Travelling North Review

Queensland Theatre Company’s production of Travelling North successfully combines the comedy and pathos that is intrinsic to David Williamson's play.  Bruce Myles’ simple staging focuses the audience’s attention on what is fundamental to this production - the characters and their relationships.  The way the stage is divided enables the cast to move quickly from one set to another, this allows the story to gather momentum as the scenes flow into each other.  Only very occasionally does the stage become dark for effect.  The division of the stage also allows the audience to experience scenes taking place at the same time.  Myles allows the audience to observe characters not involved in the main action of the scene and is able to then contrast the emotions of the characters.  The presence of these characters on stage seems to serve as a reminder that their lives will be affected by the conversations and events of the scene and that they are therefore involved in them. 
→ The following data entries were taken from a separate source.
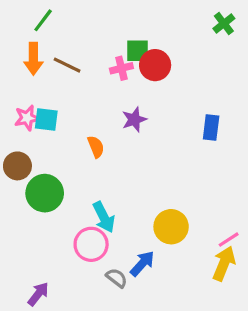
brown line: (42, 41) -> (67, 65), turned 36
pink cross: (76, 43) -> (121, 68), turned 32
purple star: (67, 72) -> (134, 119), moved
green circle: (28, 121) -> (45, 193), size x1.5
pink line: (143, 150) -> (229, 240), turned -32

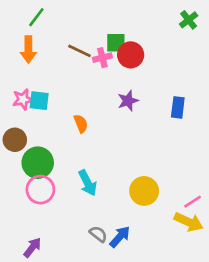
brown line: (67, 65) -> (79, 51), moved
purple star: (134, 119) -> (128, 101), moved
pink circle: (91, 244) -> (40, 190), moved
blue arrow: (142, 264) -> (120, 237), moved
yellow arrow: (224, 264) -> (189, 222), turned 92

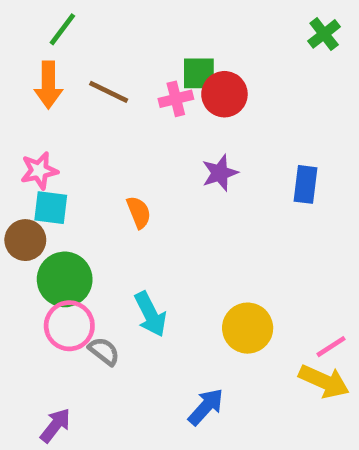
brown line: (79, 51) -> (109, 92), moved
cyan square: (39, 101) -> (51, 208), moved
gray semicircle: (98, 234) -> (104, 351), moved

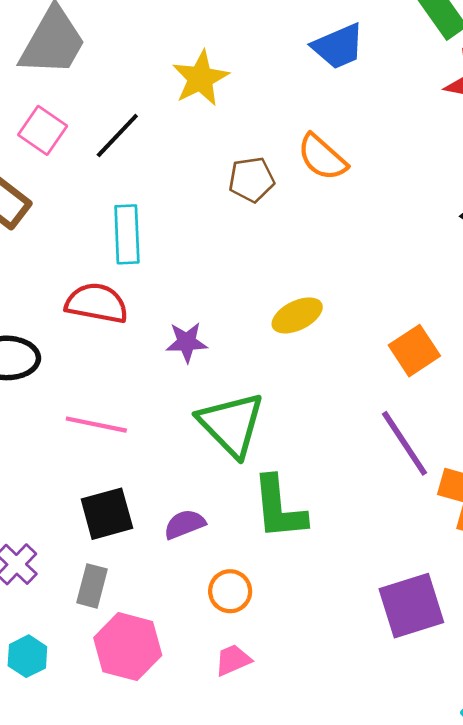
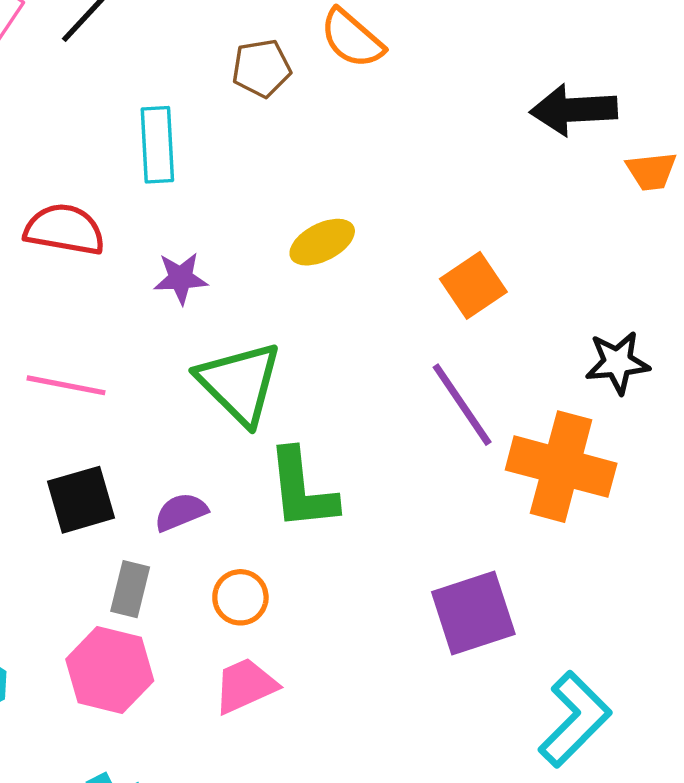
cyan rectangle: (127, 234) -> (157, 145), moved
gray rectangle: (92, 586) -> (130, 589), moved
pink trapezoid: (233, 660) -> (245, 686), size x1.4

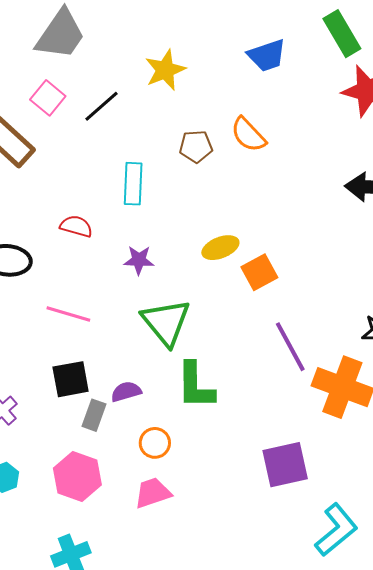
red semicircle: (65, 229) -> (76, 226), size x0.7
orange square: (473, 285) -> (259, 272), moved
gray rectangle: (130, 589) -> (94, 415), moved

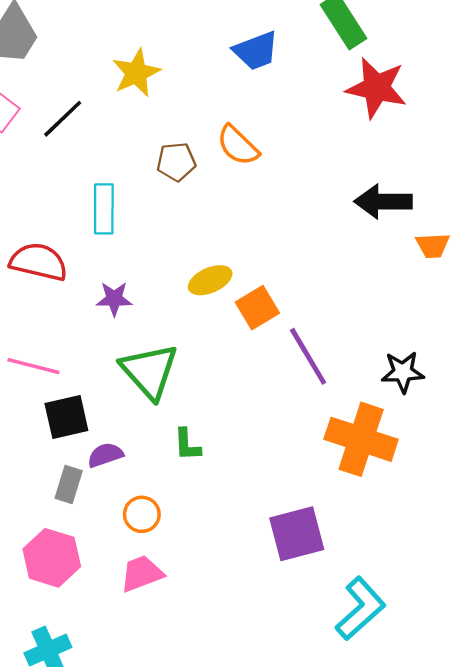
red semicircle: (76, 226) -> (39, 262), size x1.5
purple line: (290, 347) -> (308, 356), moved
black square: (71, 379) -> (66, 417), moved
green L-shape: (195, 386) -> (187, 445), size x0.6

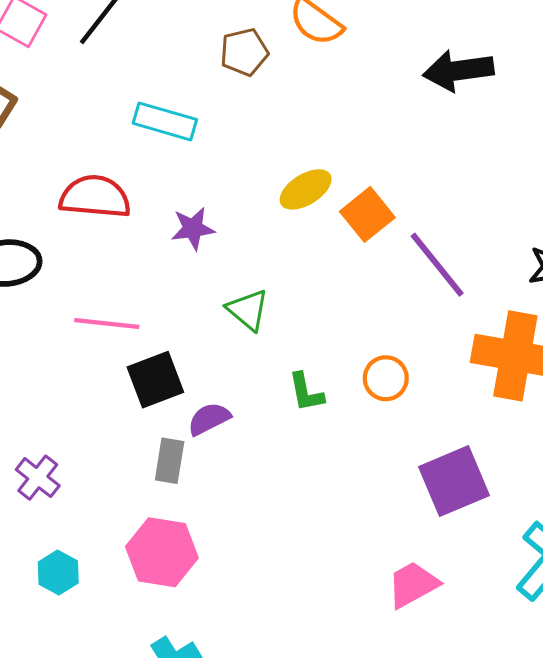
black arrow: (383, 202) -> (458, 71), moved
cyan rectangle: (104, 209) -> (165, 121), turned -66
green triangle: (149, 371) -> (248, 310), size x0.6
orange circle: (142, 514) -> (386, 378), moved
pink trapezoid: (142, 574) -> (413, 585), moved

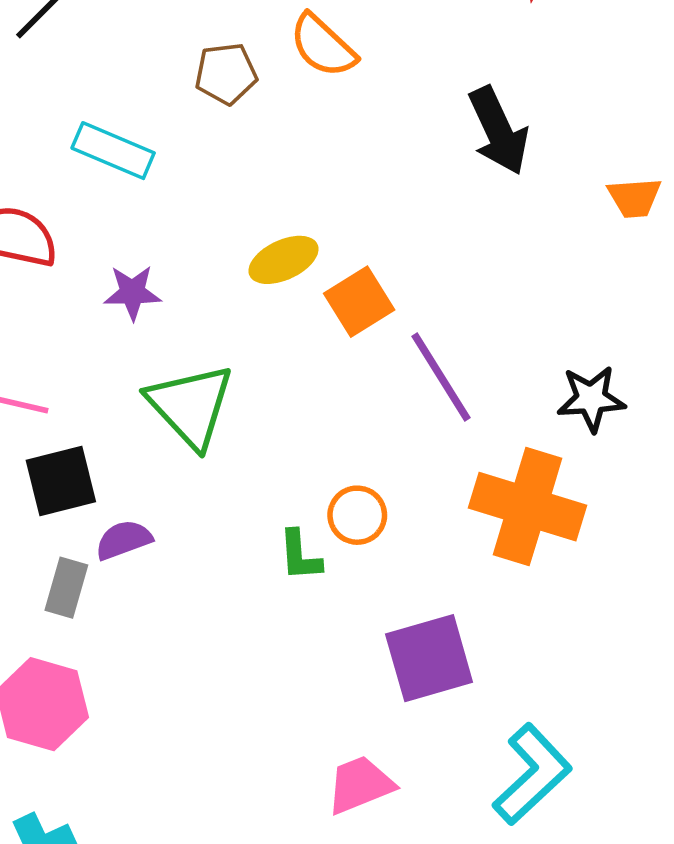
black arrow: (458, 71) -> (498, 131), turned -114
green triangle: (248, 310) -> (191, 406), size x1.6
green L-shape: (306, 392) -> (300, 555), moved

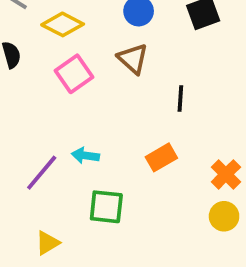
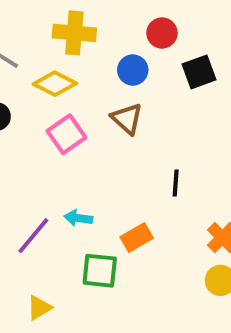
black line: (180, 99) -> (176, 183), moved
orange rectangle: (161, 157) -> (137, 238), moved

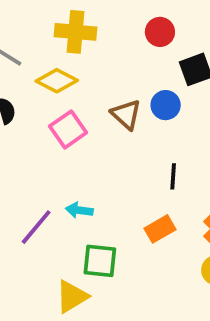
blue circle: (133, 70) -> (166, 105), moved
orange rectangle: (137, 238) -> (160, 229), moved
yellow triangle: (39, 308) -> (72, 296), moved, size x1.4

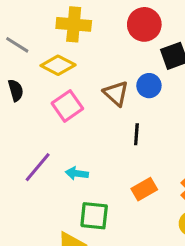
red circle: (160, 32) -> (144, 24), size x1.4
black line: (173, 176) -> (136, 134), moved
purple line: (36, 227) -> (38, 167), moved

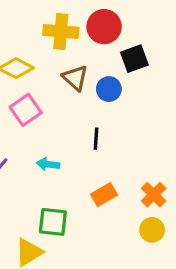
yellow cross: (74, 24) -> (61, 31), moved
brown triangle: (116, 93) -> (75, 78), moved
cyan arrow: (77, 173) -> (48, 164), moved

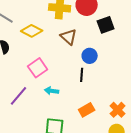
blue circle: (109, 89) -> (90, 56), moved
pink square: (26, 110) -> (38, 68), moved

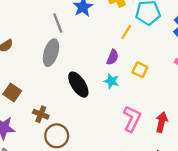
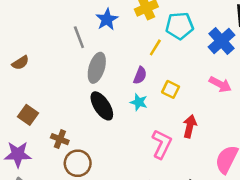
gray ellipse: (51, 53) -> (97, 68), moved
red arrow: (162, 122) -> (190, 126), moved

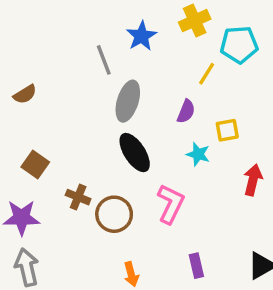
yellow square: (171, 89) -> (227, 130), turned -36
cyan star: (139, 102) -> (198, 154), moved
pink L-shape: (162, 144) -> (171, 204), moved
brown circle: (78, 163) -> (114, 214), moved

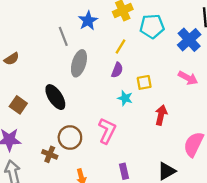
yellow line: (207, 74) -> (121, 46), moved
black ellipse: (135, 153) -> (55, 97), moved
brown cross: (78, 197) -> (50, 154), moved

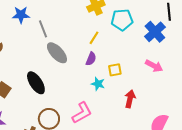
blue star: (88, 21) -> (21, 15), moved, turned 30
gray ellipse: (79, 63) -> (57, 53), turned -60
pink L-shape: (107, 131) -> (82, 113), turned 35

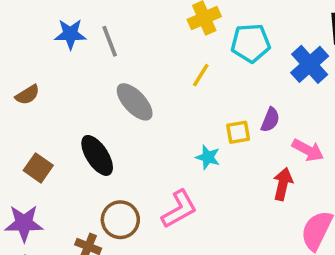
gray line: (43, 29) -> (110, 41), moved
purple semicircle: (91, 59) -> (270, 120), moved
pink arrow: (154, 66) -> (308, 150), moved
red arrow: (130, 99) -> (283, 184), moved

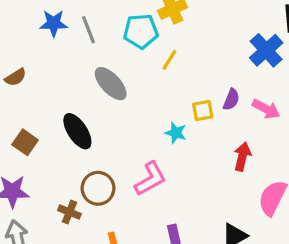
cyan pentagon: (251, 43) -> (141, 31), moved
pink arrow: (308, 150) -> (266, 109), moved

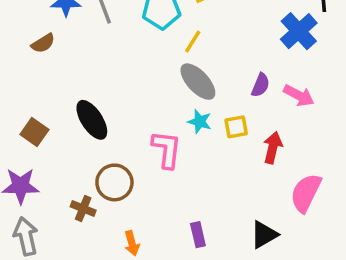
brown semicircle: (16, 77) -> (43, 43), moved
gray ellipse: (111, 84) -> (198, 82), moved
yellow square: (203, 111) -> (236, 127), moved
pink L-shape: (150, 179) -> (167, 149), moved, turned -54

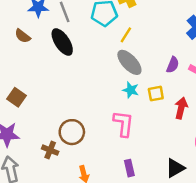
brown semicircle: (43, 43) -> (23, 36), turned 70
black ellipse: (92, 120) -> (62, 42), moved
pink L-shape: (167, 149) -> (123, 124), moved

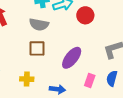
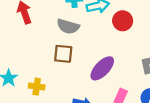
yellow cross: (27, 79) -> (37, 87), moved

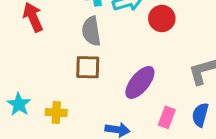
gray semicircle: (68, 26) -> (91, 31), turned 70

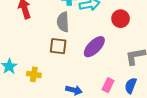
red circle: (162, 18) -> (121, 19), moved
purple ellipse: (140, 82) -> (94, 47), moved

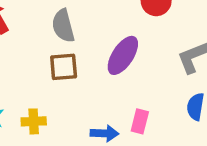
pink rectangle: (108, 85) -> (140, 121), moved

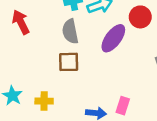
purple ellipse: (123, 55) -> (113, 38), moved

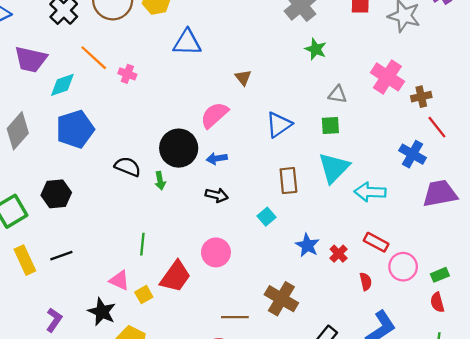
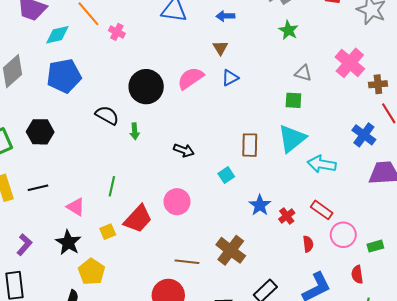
blue triangle: (279, 125) -> (230, 78), moved, size x0.7
black circle: (179, 148) -> (146, 87), moved
blue arrow: (217, 158) -> (225, 16), moved
pink triangle: (119, 280) -> (76, 207), moved
red semicircle: (437, 302) -> (357, 274), moved

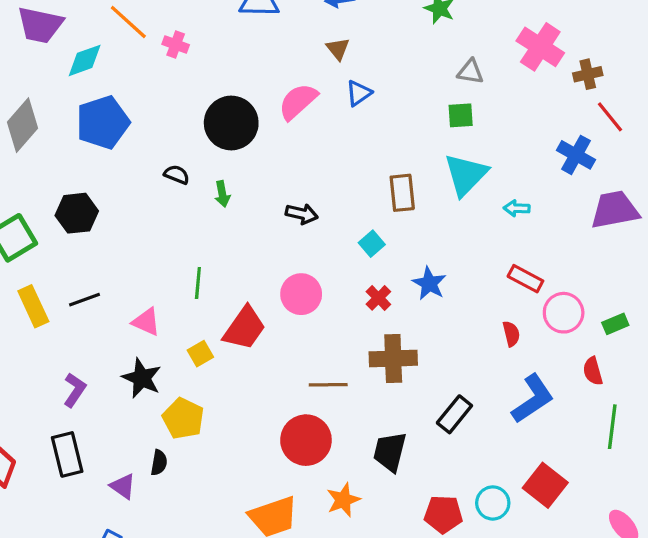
black semicircle: (107, 115) -> (177, 175), size x0.7
cyan arrow: (322, 164) -> (517, 208), size x0.6
red cross: (287, 216) -> (378, 298), moved
brown cross: (231, 250) -> (393, 359), turned -32

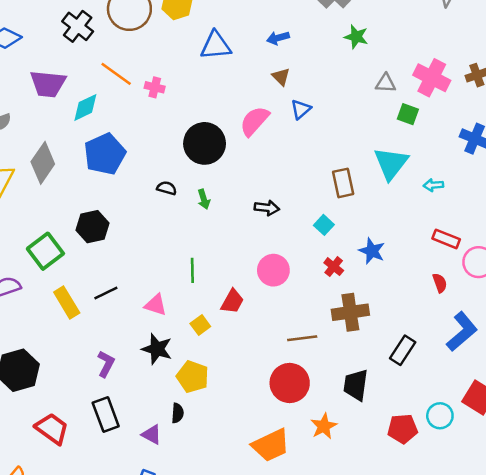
pink cross: (540, 47) -> (432, 78), moved
green square: (461, 115) -> (408, 114), moved, turned 30
red trapezoid: (244, 328) -> (232, 301), size x0.7

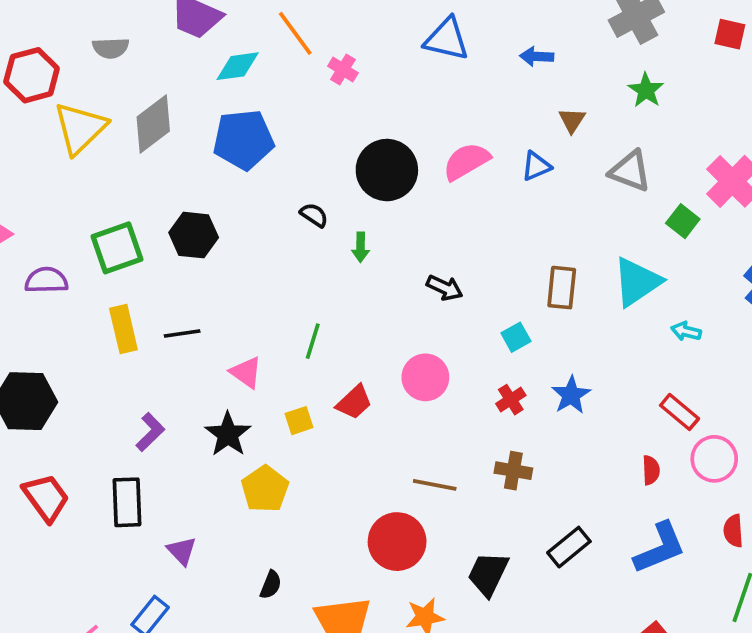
brown triangle: (281, 77) -> (572, 120), moved
gray triangle: (386, 83) -> (630, 171), moved, size x1.4
brown cross: (350, 312) -> (513, 471), size x0.7
black semicircle: (178, 413) -> (271, 585), moved

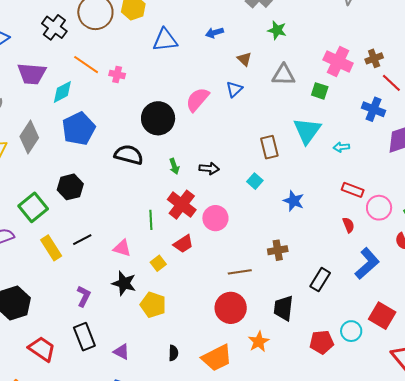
black semicircle: (314, 215) -> (129, 155), size x1.8
green arrow: (361, 247) -> (174, 166), moved
red cross: (511, 400) -> (182, 205), moved, size x1.8
red trapezoid: (354, 402) -> (183, 244), turned 30

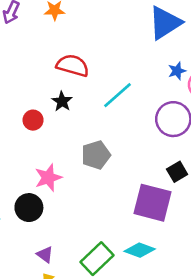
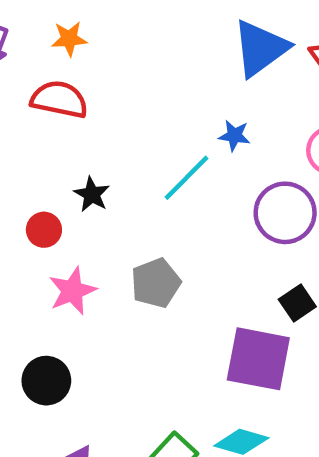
red semicircle: (73, 65) -> (59, 99), moved
blue star: (177, 71) -> (234, 136), moved, turned 30
pink star: (48, 178) -> (72, 291), moved

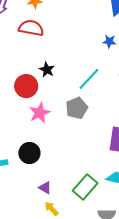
cyan line: (187, 178) -> (89, 79), moved
red circle: (44, 230) -> (26, 86), size x1.5

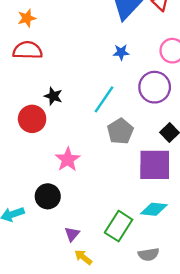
gray pentagon: (77, 108) -> (120, 131), moved
pink star: (40, 113) -> (68, 159), moved
purple triangle: (45, 188) -> (72, 234), turned 48

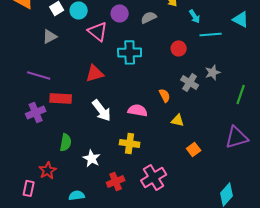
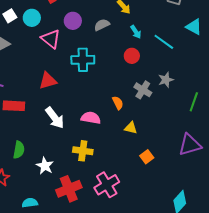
cyan arrow: (195, 16) -> (136, 32), moved
cyan line: (211, 34) -> (164, 42), turned 40
red cross: (116, 181) -> (69, 189), size x1.4

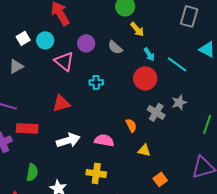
gray semicircle: (102, 25) -> (115, 47), turned -112
red circle: (132, 56) -> (145, 78), size x1.5
cyan cross: (83, 60) -> (96, 82), size x0.6
white arrow: (55, 118) -> (68, 140), turned -70

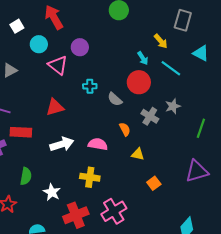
yellow arrow: (137, 29) -> (161, 41), moved
white square: (23, 38) -> (17, 26), moved
gray semicircle: (115, 47) -> (115, 99), moved

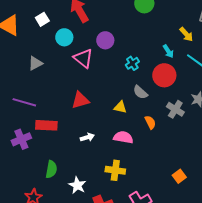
cyan cross: (90, 86) -> (132, 63), moved, turned -32
white arrow: (62, 144) -> (87, 137), size x0.6
yellow triangle: (138, 154) -> (120, 107), moved

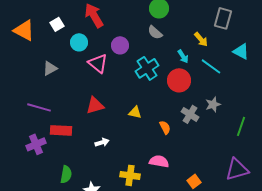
cyan cross: (132, 63) -> (147, 68), size x1.6
gray semicircle: (140, 92) -> (155, 32), moved
pink semicircle: (123, 137) -> (159, 161), moved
The superb cast work together drawing the audience into the complexities of their characters through perfectly paced performances that allow time for the audience to appreciate the humour of the play.  Terence Donovan skilfully presents Frank’s multi-faceted nature, balancing his humour and irascibility, bringing pathos to the revelation of his fear of becoming dependant upon other people and his gradual acceptance of this.  Sandy Gore portrays very effectively Frances’ feelings of guilt towards those who depend on her and yet her desire to pursue her own goals.  Together Donovan and Gore beautifully present the highs and lows of Frank and Frances’ relationship.  Kate Cole brings out the vulnerability of Helen as well as her demanding nature, making her more sympathetic to the audience.  Shelly Lauman, as Sophie, reveals the struggle within her character to achieve her goals demonstrating also her closeness to her mother.  Elizabeth Slattery’s Joan portrays her close relationship with her father as well as her desire for him to recognise his faults.  Ross Thompson provides plenty of humour as Freddie whilst demonstrating poignantly his close bond with Frank and Frances and his own need for companionship.  Lewis Fiander as the doctor combines humour and world-weariness as he conveys his close but sometimes fraught relationship with Frank.

As the play comes to a close and the cast take their bows the enthusiastic applause echoing throughout the theatre testifies that this was a journey well worth taking.